Following the cession, the Sauk and Meskwaki moved their villages to the Des Moines River valley. There Appanoose, along with Keokuk and Wapello, maintained a farm, and his holdings included part of what would become the city of Ottumwa. The United States government designated Keokuk as head chief of the combined Sac and Fox tribe after the war, giving the more numerous Sauk primacy over the Meskwaki in a political arrangement the tribes had not chosen for themselves.

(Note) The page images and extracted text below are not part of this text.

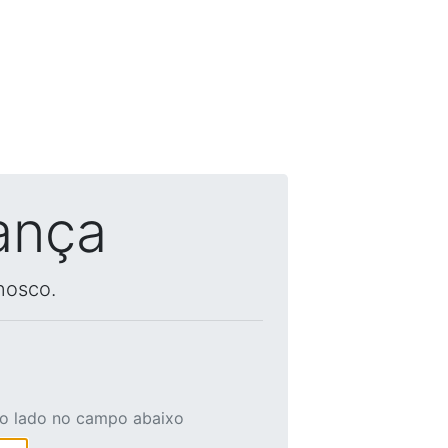
ança
nosco.
ao lado no campo abaixo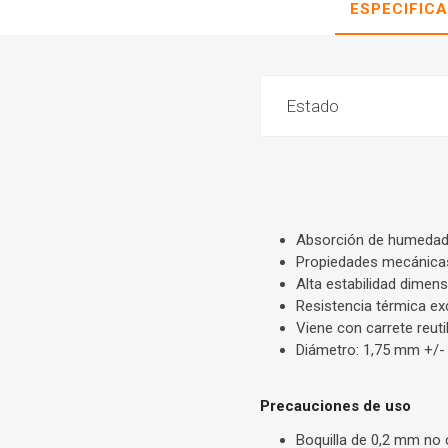
ESPECIFIC
Estado
Absorción de humedad
Propiedades mecánica
Alta estabilidad dimens
Resistencia térmica ex
Viene con carrete reuti
Diámetro: 1,75 mm +/
Precauciones de uso
Boquilla de 0,2 mm no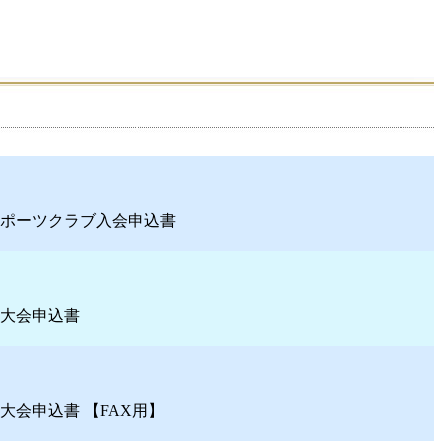
ポーツクラブ入会申込書
大会申込書
大会申込書 【FAX用】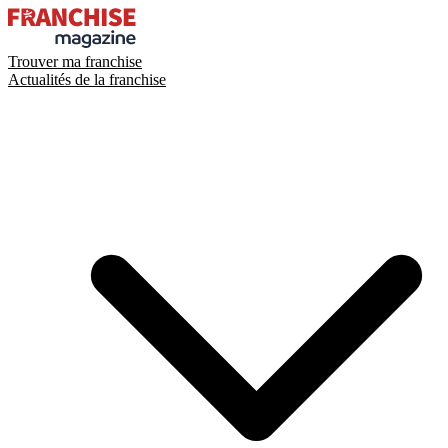
Trouver ma franchise
Actualités de la franchise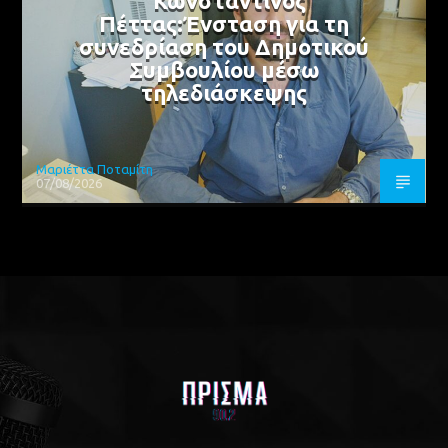
Κωνσταντίνος
Πέττας:Ένσταση για τη
συνεδρίαση του Δημοτικού
Συμβουλίου μέσω
τηλεδιάσκεψης
Μαριέττα Ποταμίτη
07/08/2026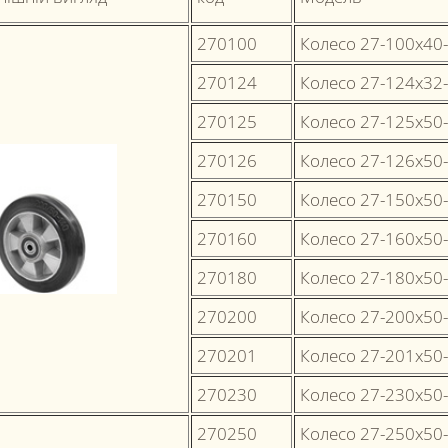
270100
Колесо 27-100х40
270124
Колесо 27-124х32
270125
Колесо 27-125х50
270126
Колесо 27-126х50
270150
Колесо 27-150х50
270160
Колесо 27-160х50
270180
Колесо 27-180х50
270200
Колесо 27-200х50
270201
Колесо 27-201х50
270230
Колесо 27-230х50
270250
Колесо 27-250х50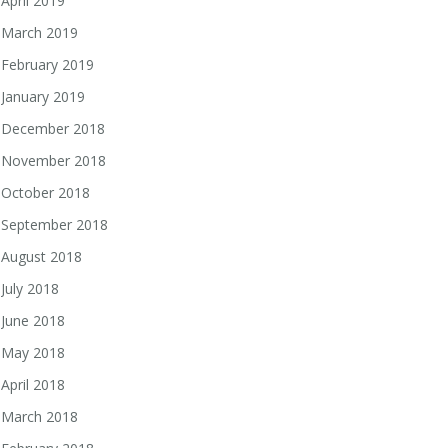
April 2019
March 2019
February 2019
January 2019
December 2018
November 2018
October 2018
September 2018
August 2018
July 2018
June 2018
May 2018
April 2018
March 2018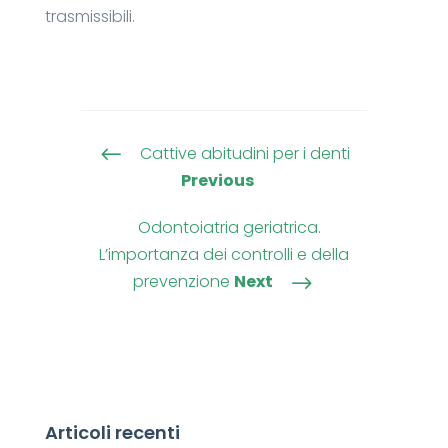
trasmissibili.
Cattive abitudini per i denti
#
Previous
Odontoiatria geriatrica.
L’importanza dei controlli e della
prevenzione
Next
$
Articoli recenti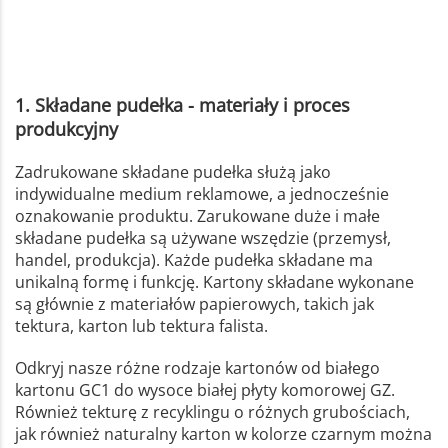
1. Składane pudełka - materiały i proces
produkcyjny
Zadrukowane składane pudełka służą jako
indywidualne medium reklamowe, a jednocześnie
oznakowanie produktu. Zarukowane duże i małe
składane pudełka są używane wszędzie (przemysł,
handel, produkcja). Każde pudełka składane ma
unikalną formę i funkcję. Kartony składane wykonane
są głównie z materiałów papierowych, takich jak
tektura, karton lub tektura falista.
Odkryj nasze różne rodzaje kartonów od białego
kartonu GC1 do wysoce białej płyty komorowej GZ.
Również tekturę z recyklingu o różnych grubościach,
jak również naturalny karton w kolorze czarnym można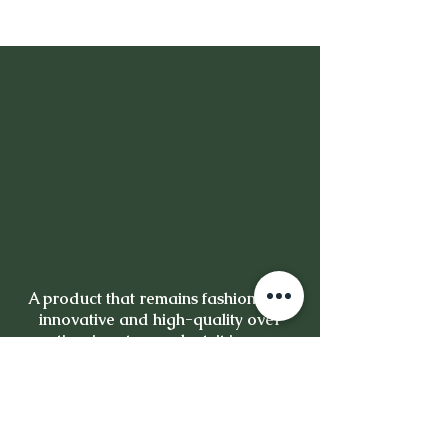
A product that remains fashionable,
innovative and high-quality over
time is not a product, it is an
investment.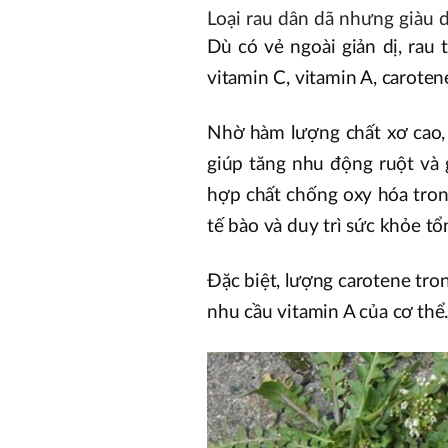
Loại rau dân dã nhưng giàu
Dù có vẻ ngoài giản dị, rau
vitamin C, vitamin A, caroten
Nhờ hàm lượng chất xơ cao, 
giúp tăng nhu động ruột và 
hợp chất chống oxy hóa tron
tế bào và duy trì sức khỏe tổ
Đặc biệt, lượng carotene tro
nhu cầu vitamin A của cơ thể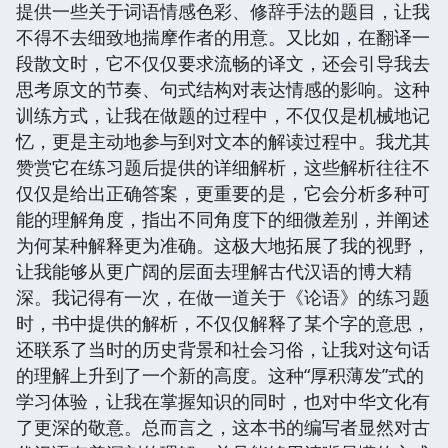
提供一些关于词语情感色彩、修辞手法的题目，让我
不得不去细致地揣摩作者的用意。又比如，在翻译一
段散文时，它不仅仅要求流畅的译文，还会引导我去
思考原文的节奏、句式结构对表达情感的影响。这种
训练方式，让我在做题的过程中，不仅仅是机械地记
忆，更是主动地参与到对文本的解读过程中。我尤其
赞赏它在练习题后提供的详细解析，这些解析往往不
仅仅是给出正确答案，更重要的是，它会分析多种可
能的理解角度，指出不同角度下的细微差别，并阐述
为何某种解释更为准确。这极大地拓展了我的视野，
让我能够从更广阔的层面去理解古代汉语的博大精
深。我记得有一次，在做一道关于《论语》的练习题
时，书中提供的解析，不仅仅解释了某个字的意思，
还联系了当时的历史背景和社会习俗，让我对这句话
的理解上升到了一个新的高度。这种“厚积薄发”式的
学习体验，让我在掌握知识的同时，也对中华文化有
了更深的敬意。总而言之，这本书的编写者显然对古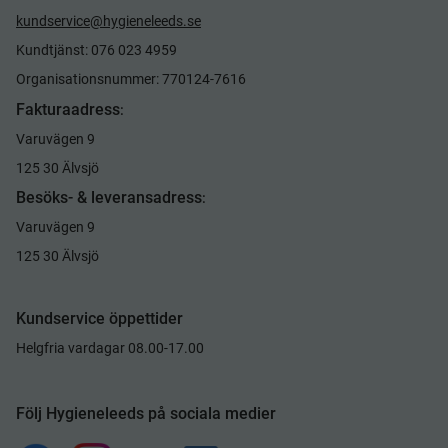
kundservice@hygieneleeds.se
Kundtjänst: 076 023 4959
Organisationsnummer: 770124-7616
Fakturaadress
:
Varuvägen 9
125 30 Älvsjö
Besöks- & leveransadress
:
Varuvägen 9
125 30 Älvsjö
Kundservice öppettider
Helgfria vardagar 08.00-17.00
Följ Hygieneleeds på sociala medier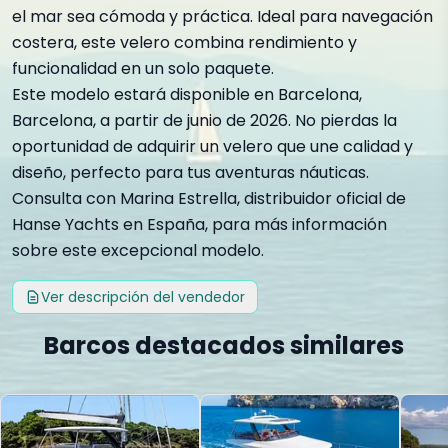
el mar sea cómoda y práctica. Ideal para navegación
costera, este velero combina rendimiento y
funcionalidad en un solo paquete.
Este modelo estará disponible en Barcelona,
Barcelona, a partir de junio de 2026. No pierdas la
oportunidad de adquirir un velero que une calidad y
diseño, perfecto para tus aventuras náuticas.
Consulta con Marina Estrella, distribuidor oficial de
Hanse Yachts en España, para más información
sobre este excepcional modelo.
Ver descripción del vendedor
Barcos destacados similares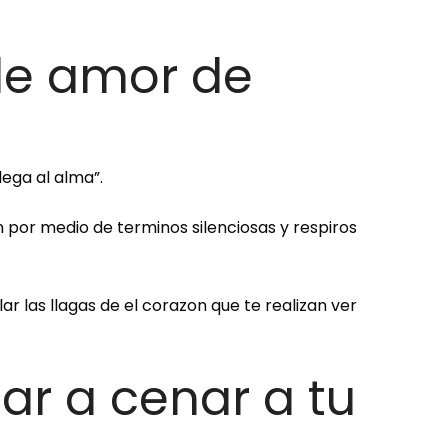
de amor de
lega al alma”.
por medio de terminos silenciosas y respiros
r las llagas de el corazon que te realizan ver
ar a cenar a tu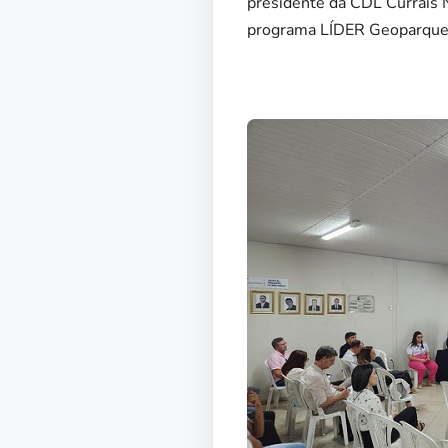
presidente da CDL Currais 
programa LÍDER Geoparque 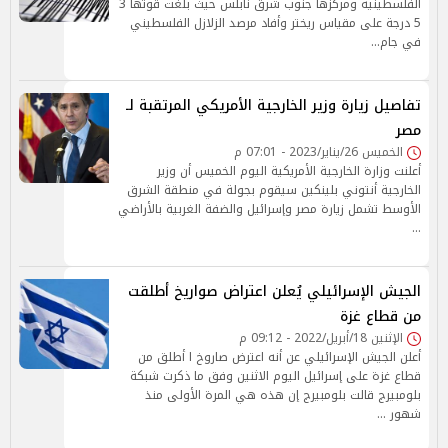
الفلسطينية ومركزها جنوب شرق نابلس حيث بلغت قوتها 3
5 درجة على مقياس ريختر وأفاد مرصد الزلازل الفلسطيني
في جام…
تفاصيل زيارة وزير الخارجية الأمريكي المرتقبة لـ
مصر
الخميس 26/يناير/2023 - 07:01 م
أعلنت وزارة الخارجية الأمريكية اليوم الخميس أن وزير
الخارجية أنتوني بلينكين سيقوم بجولة في منطقة الشرق
الأوسط تشمل زيارة مصر وإسرائيل والضفة الغربية بالأراضي
…
الجيش الإسرائيلي يُعلن اعتراض صواريخ أطلقت
من قطاع غزة
الإثنين 18/أبريل/2022 - 09:12 م
أعلن الجيش الإسرائيلي عن أنه اعترض صاروخ ا أطلق من
قطاع غزة على إسرائيل اليوم الاثنين وفق ما ذكرت شبكة
بلومبيرج قالت بلومبيرج إن هذه هي المرة الأولى منذ
شهور …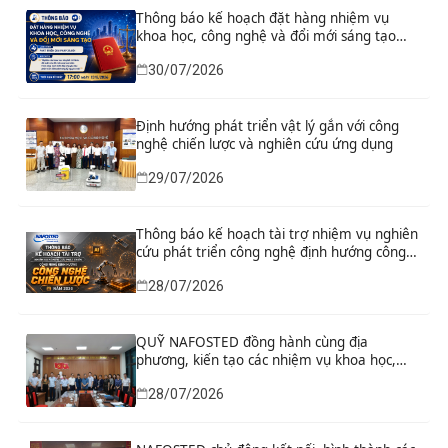
Thông báo kế hoạch đặt hàng nhiệm vụ
khoa học, công nghệ và đổi mới sáng tạo
“Nghiên cứu khoa học tổng kết thi hành, đề
30/07/2026
xuất sửa đổi, bổ sung toàn diện Hiến pháp
năm 2013 đáp ứng yêu cầu phát triển đất
nước trong kỷ nguyên mới”
Định hướng phát triển vật lý gắn với công
nghệ chiến lược và nghiên cứu ứng dụng
29/07/2026
Thông báo kế hoạch tài trợ nhiệm vụ nghiên
cứu phát triển công nghệ định hướng công
nghệ chiến lược năm 2026
28/07/2026
QUỸ NAFOSTED đồng hành cùng địa
phương, kiến tạo các nhiệm vụ khoa học,
công nghệ và đổi mới sáng tạo từ nhu cầu
28/07/2026
phát triển thực tiễn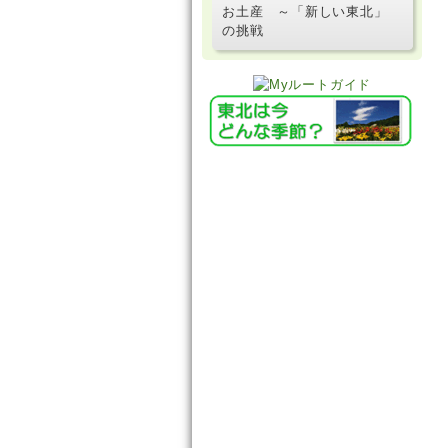
お土産 ～「新しい東北」
の挑戦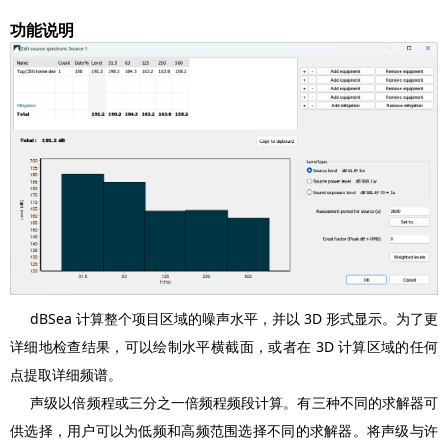
功能说明
dBSea 计算整个项目区域的噪声水平，并以 3D 形式显示。为了更
详细地检查结果，可以绘制水平横截面，或者在 3D 计算区域的任何
点提取详细频谱。
声级以倍频程或三分之一倍频程频段计算。有三种不同的求解器可
供选择，用户可以为低频和高频范围选择不同的求解器。将声级与许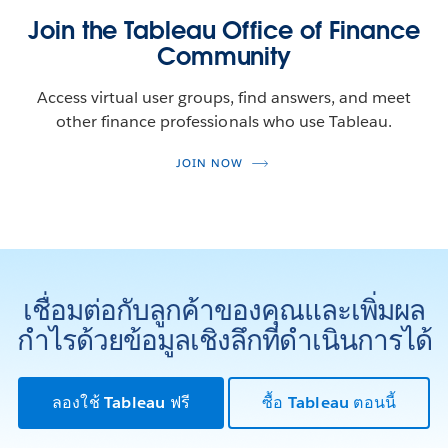
Join the Tableau Office of Finance
Community
Access virtual user groups, find answers, and meet
other finance professionals who use Tableau.
JOIN NOW
เชื่อมต่อกับลูกค้าของคุณและเพิ่มผล
กำไรด้วยข้อมูลเชิงลึกที่ดำเนินการได้
ลองใช้ Tableau ฟรี
ซื้อ Tableau ตอนนี้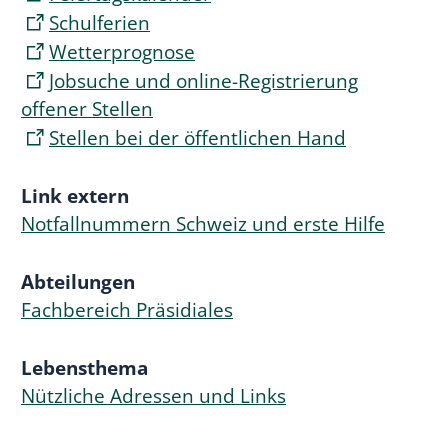
Schulferien
Wetterprognose
Jobsuche und online-Registrierung
offener Stellen
Stellen bei der öffentlichen Hand
Link extern
Notfallnummern Schweiz und erste Hilfe
Abteilungen
Fachbereich Präsidiales
Lebensthema
Nützliche Adressen und Links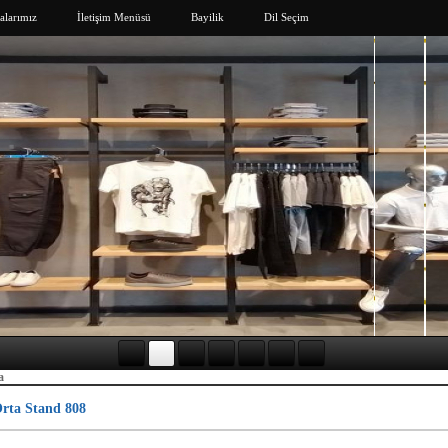
larımız
İletişim Menüsü
Bayilik
Dil Seçim
a
rta Stand 808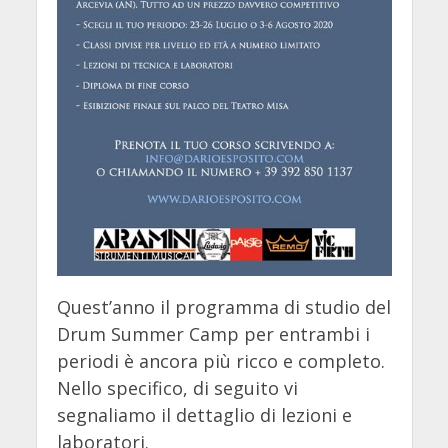
Quest’anno il programma di studio del
Drum Summer Camp per entrambi i
periodi è ancora più ricco e completo.
Nello specifico, di seguito vi
segnaliamo il dettaglio di lezioni e
laboratori.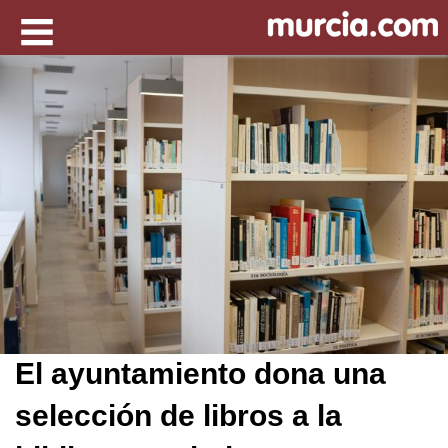
El ayuntamiento dona una
selección de libros a la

As one of the treaty "money chiefs" along with Keokuk, Wapello, and Poweshiek, Appanoose received a share of the annuity payments the United States owed the tribe under successive land cession treaties. This gave him formal standing with U.S. officials, though it also placed him at the center of bitter disputes over how those payments were distributed.

== 1837 Washington delegation and Boston oration ==
In 1837, Appanoose traveled with Keokuk and a delegation of Sauk and Fox chiefs to Washington, D.C., where the group negotiated yet another land cession and met with President Martin Van Buren. On the return journey, the delegation toured several eastern cities. At the Massachusetts State House in Boston, Appanoose delivered what was widely reported at the time as the most animated speech of the entire visit. Speaking through an interpreter, he told the assembled audience:

You have heard just now what my chief has to say. All our chiefs and warriors are very much gratified by our visit to this town. Last Saturday they were invited to a great house, and now they are in the great council-house. They are very much pleased with so much attention. This we cannot reward you for now, but shall not forget it, and hope the Great Spirit will reward you for it. This is the place which our forefathers once inhabited. I have often heard my father and grandfather say they lived near the sea coast where the white man first came. As far as I can understand the language of the white people, it appears to me that the Americans have attained a very high rank among the white people. It is the same with us, though I say it myself. Where we live, beyond the Mississippi, I am respected by all people, and they consider me the tallest among them. I am happy that two great men meet and shake hands with each other.

As he finished, Appanoose extended his hand to Governor Edward Everett, and the audience broke into applause. A Boston newspaper account of the scene noted that the speech displayed "simple and manly" qualities the reporter considered characteristic of the delegation.

== Later life and death ==
Appanoose was described by contemporaries as a man who lived quietly, rarely straying far from his village, and who had four wives. He took part in the treaty of October 11, 1842, under which the Sauk and Fox ceded their remaining lands in Iowa to the United States. When the removal from Iowa began in 1843, he led his band west to the Sac and Fox reservation in present-day Kansas. He died there at some point after the removal, and was buried in an unmarked grave in the community that took his name, now the ghost town of Appanoose, Kansas. The exact date of his death is not recorded.

== Legacy ==
Appanoose County, Iowa, in southern Iowa, was named for him because his camp stood along a nearby stream during his years in Iowa. The county seat, Centerville, Iowa, holds an annual "Chief Appanoose Day" celebration in his memory. The Appanoose Rapids area of the Des Moines River also bears his name.

A portrait of Appanoose was painted during his 1837 visit to Washington and was later included among the lithographs in Thomas L. McKenney and James Hall's History of the Indian Tribes of North America (1836–1844).

The United States Navy cargo ship , commissioned in September 1944 and in service through November 1945, was named for Appanoose County, Iowa, which in turn honored the chief. The ship earned one battle star for service during World War II, including deployment to Leyte and a three-month assignment at Okinawa, where she survived repeated Japanese air attacks.